While at U of S, Giesy continued to conduct research on endocrine-disrupting chemicals and was sought by the U.S. Environmental Protection Agency to develop a way to test for these chemicals. As a result, his research team devised a test for use in worldwide screening programs. In 2012, Giesy was recognized with the Lifetime Achievement Award from the Paris-based Scientific Committee on Problems of the Environment and China's Zhongyu Environmental Technologies Corporation. He was also awarded RSC's Miroslaw Romanowski Medal in recognition of his "critical work addressing environmental contamination".

As a result of the COVID-19 pandemic, and like many US municipalities, Giesy helped develop an early warning system for COVID-19 by sampling and testing the city's wastewater. By 2021, his laboratory started picking up shedding of the SARS-CoV-2 Alpha variant two weeks prior to an Alberta outbreak by studying the sewage. Giesy's wastewater studies were very similar to prior studies conducted in early 2020 by MIT, Harvard, and Brigham and Women's Hospital. Giesy's team received the Smart 50 Award for the monitoring during COVID.

In 2019, Giesy was awarded an honorary doctorate from Masaryk University in the Czech Republic in the field of environmental sciences.

=== Baylor University ===
In 2016, Giesy was appointed as a Visiting Distinguished Professor of Environmental Studies and to the Graduate Faculty at Baylor University.
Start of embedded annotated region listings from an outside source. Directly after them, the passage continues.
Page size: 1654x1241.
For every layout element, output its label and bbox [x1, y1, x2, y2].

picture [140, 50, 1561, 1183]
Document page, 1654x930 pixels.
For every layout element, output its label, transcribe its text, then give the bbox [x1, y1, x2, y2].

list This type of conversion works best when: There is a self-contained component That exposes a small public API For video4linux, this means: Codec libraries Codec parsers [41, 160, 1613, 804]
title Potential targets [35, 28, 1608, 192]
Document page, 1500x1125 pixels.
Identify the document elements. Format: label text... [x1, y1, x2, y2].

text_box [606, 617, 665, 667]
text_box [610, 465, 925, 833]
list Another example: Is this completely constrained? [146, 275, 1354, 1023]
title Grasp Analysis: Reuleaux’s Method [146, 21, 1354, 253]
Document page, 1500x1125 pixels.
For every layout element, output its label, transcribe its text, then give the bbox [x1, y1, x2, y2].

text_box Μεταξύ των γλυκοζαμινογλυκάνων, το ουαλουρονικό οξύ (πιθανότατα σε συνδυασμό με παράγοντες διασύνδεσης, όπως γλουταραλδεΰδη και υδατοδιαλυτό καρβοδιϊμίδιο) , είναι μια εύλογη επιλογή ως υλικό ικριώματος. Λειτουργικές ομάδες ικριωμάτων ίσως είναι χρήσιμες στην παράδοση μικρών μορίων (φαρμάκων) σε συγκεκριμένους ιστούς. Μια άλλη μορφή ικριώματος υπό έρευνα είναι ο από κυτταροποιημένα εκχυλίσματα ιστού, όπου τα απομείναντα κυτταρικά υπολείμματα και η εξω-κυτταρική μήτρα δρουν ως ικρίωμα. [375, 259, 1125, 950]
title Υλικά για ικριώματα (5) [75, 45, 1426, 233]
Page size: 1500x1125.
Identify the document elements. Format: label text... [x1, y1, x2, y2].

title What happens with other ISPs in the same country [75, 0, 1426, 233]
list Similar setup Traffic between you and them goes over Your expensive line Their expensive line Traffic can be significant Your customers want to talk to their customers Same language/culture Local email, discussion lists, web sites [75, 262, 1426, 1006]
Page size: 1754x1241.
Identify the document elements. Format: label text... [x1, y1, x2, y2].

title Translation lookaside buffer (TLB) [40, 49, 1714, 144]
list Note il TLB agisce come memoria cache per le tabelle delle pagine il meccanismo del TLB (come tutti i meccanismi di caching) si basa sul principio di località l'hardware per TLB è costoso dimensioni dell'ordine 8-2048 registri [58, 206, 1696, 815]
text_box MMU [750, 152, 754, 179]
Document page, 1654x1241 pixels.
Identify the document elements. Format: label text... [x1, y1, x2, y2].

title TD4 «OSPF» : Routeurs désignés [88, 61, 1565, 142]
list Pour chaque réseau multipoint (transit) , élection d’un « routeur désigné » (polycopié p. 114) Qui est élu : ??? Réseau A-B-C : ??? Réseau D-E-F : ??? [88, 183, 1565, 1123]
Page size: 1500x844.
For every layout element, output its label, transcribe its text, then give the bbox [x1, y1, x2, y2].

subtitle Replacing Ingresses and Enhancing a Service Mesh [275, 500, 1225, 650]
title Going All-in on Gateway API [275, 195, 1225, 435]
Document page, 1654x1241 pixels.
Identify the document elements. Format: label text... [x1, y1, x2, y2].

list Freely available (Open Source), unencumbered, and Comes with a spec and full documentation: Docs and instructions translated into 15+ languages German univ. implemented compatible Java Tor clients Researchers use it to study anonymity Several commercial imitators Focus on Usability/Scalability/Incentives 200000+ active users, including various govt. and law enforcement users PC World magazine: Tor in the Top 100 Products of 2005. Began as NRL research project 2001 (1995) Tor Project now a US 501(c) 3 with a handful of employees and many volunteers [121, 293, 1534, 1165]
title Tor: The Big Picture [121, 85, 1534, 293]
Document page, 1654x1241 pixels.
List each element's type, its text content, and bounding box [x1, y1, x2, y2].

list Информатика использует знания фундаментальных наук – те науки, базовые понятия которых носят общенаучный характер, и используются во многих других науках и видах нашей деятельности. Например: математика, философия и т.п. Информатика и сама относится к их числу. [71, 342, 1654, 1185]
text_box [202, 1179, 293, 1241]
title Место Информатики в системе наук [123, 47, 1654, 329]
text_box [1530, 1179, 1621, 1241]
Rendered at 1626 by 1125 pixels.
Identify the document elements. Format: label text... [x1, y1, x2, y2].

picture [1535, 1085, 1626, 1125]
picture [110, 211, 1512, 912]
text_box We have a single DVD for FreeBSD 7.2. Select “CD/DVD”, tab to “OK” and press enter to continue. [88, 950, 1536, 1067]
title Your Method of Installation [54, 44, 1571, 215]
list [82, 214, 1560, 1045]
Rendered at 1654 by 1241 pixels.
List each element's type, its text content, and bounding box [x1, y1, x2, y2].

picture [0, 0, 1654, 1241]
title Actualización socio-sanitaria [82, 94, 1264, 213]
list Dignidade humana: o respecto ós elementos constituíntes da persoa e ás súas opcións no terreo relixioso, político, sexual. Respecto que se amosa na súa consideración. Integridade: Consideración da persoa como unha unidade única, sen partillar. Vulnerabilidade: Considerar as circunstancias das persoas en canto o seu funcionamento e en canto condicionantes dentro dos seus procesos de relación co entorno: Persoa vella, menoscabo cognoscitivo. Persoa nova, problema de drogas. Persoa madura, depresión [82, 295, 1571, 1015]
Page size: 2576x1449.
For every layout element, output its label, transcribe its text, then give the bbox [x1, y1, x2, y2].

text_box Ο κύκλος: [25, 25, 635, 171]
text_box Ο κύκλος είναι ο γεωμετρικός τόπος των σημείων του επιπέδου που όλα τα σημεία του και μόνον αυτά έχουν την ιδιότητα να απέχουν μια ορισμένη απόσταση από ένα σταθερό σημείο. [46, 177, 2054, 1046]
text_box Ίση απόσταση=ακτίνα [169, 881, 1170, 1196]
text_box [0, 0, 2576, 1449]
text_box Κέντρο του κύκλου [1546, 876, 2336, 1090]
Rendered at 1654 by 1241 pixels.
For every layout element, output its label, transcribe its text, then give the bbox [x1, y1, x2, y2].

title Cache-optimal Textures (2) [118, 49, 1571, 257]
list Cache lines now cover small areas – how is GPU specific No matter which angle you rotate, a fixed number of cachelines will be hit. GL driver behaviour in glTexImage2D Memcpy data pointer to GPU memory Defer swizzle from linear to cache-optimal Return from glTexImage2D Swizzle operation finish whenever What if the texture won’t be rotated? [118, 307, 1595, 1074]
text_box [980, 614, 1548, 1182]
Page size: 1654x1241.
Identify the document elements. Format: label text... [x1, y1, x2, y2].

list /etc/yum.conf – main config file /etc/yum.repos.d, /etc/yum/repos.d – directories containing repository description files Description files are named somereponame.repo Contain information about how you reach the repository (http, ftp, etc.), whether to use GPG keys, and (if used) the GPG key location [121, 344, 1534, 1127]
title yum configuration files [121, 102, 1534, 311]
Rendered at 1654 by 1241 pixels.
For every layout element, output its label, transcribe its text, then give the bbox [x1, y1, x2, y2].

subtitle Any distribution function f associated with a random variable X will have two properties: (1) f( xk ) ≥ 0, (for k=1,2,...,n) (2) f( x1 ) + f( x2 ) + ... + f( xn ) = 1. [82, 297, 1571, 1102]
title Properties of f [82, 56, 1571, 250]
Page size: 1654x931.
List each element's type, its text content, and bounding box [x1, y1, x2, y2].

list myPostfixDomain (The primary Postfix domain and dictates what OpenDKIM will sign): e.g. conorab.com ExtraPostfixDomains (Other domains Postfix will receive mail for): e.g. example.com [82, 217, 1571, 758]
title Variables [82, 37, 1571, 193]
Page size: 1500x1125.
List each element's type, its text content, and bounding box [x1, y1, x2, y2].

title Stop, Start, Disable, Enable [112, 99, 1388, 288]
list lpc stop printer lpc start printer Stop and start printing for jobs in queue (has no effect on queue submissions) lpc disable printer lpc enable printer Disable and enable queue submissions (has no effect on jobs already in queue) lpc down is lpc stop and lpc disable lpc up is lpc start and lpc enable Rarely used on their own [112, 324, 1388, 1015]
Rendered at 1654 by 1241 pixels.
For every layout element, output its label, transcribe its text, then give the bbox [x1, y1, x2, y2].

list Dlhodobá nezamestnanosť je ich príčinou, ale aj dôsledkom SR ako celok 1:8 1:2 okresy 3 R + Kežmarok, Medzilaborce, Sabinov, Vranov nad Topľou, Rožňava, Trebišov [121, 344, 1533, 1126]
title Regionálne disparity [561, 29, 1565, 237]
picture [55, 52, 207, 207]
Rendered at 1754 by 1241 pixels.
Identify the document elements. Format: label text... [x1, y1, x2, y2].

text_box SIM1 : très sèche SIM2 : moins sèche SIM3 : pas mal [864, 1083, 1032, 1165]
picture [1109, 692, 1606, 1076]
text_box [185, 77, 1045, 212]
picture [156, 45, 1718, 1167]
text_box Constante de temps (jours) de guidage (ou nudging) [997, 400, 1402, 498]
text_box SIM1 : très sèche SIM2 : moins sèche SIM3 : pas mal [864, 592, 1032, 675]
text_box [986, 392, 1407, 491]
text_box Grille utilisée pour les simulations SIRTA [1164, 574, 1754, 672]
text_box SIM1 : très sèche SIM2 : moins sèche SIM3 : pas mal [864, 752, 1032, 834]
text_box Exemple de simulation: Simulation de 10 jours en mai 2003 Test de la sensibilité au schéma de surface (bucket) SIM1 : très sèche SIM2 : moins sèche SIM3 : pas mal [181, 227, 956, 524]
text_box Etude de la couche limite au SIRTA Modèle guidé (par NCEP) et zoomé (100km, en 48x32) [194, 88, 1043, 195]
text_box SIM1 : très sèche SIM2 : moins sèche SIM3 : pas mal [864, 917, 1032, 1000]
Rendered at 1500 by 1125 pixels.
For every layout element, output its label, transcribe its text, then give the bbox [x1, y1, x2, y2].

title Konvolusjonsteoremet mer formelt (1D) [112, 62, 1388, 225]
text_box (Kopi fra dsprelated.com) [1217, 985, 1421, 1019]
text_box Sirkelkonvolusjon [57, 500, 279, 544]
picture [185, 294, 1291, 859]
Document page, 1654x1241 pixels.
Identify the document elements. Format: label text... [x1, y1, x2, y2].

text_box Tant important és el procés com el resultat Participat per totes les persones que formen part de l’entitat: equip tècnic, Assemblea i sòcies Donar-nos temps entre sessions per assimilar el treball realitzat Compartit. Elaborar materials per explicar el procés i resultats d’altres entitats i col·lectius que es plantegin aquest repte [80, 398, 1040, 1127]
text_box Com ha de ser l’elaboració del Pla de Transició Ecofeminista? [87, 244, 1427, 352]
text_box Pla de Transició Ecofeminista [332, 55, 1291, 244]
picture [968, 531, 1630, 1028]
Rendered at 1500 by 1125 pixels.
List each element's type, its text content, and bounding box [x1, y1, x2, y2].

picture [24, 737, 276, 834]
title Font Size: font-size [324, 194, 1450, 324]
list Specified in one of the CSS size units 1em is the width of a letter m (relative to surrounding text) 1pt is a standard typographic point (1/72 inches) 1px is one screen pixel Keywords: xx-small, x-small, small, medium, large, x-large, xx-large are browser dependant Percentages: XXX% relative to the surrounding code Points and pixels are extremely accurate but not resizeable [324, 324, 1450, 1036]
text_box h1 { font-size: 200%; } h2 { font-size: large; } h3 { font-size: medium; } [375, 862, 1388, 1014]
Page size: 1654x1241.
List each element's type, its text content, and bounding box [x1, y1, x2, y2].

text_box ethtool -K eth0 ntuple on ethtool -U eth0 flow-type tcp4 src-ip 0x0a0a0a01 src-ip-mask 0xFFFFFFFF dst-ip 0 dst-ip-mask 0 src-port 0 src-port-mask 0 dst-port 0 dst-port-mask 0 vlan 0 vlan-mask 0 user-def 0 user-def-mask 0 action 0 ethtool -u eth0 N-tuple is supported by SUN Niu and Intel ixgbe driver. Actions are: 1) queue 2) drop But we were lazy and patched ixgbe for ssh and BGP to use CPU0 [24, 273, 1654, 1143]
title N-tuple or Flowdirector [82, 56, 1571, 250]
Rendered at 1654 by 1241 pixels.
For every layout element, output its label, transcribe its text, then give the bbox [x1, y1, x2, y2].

He continues to teach undergraduate and graduate classes, advise graduate students and conduct research and publish with Baylor Faculty.

===Select publications ===
Giesy has published 1,459 open literature, journal articles, 6 feature articles, 3 special publications, 3 theses, 7 books written, 11 books edited, 4 textbook chapters, 5 published reviews, 27 published reports, and 20 special reports. Giesy has an H-index of 155 and is among the most cited authors in the field of environmental science. Giesy is on the list of the top 2% of global authors in all fields by the Stanford-Elsevier listing, where he is #3 in Ecotoxicology.

===Controversy===
In 2018, Giesy was accused of covertly suppressing academic research on the dangers of PFAS for the benefit of 3M. Attorneys representing the state of Minnesota claimed Giesy was part of 3M's alleged campaign to "distort" and "suppress" scientific research on the toxicity of per- and polyfluoroalkyl substances. Giesy subsequently denied all of the allegations and argued that they were "an attempt by the State of Minnesota and its Attorney General, Lori Swanson, to smear his reputation after he declined to serve as an expert for them in a lawsuit against 3M." However, emails show that Giesy filtered studies for the benefit of 3M. He pushed the studies that he could to 3M in an effort to delay or prevent publication, adding that he would bill differently to prevent a paper trail to 3M. Depositions obtained by FOX 9 show how 3M executives and scientists implemented a strategy to influence the science surrounding PFAS, shaped public perception, and attempted to keep some information secret.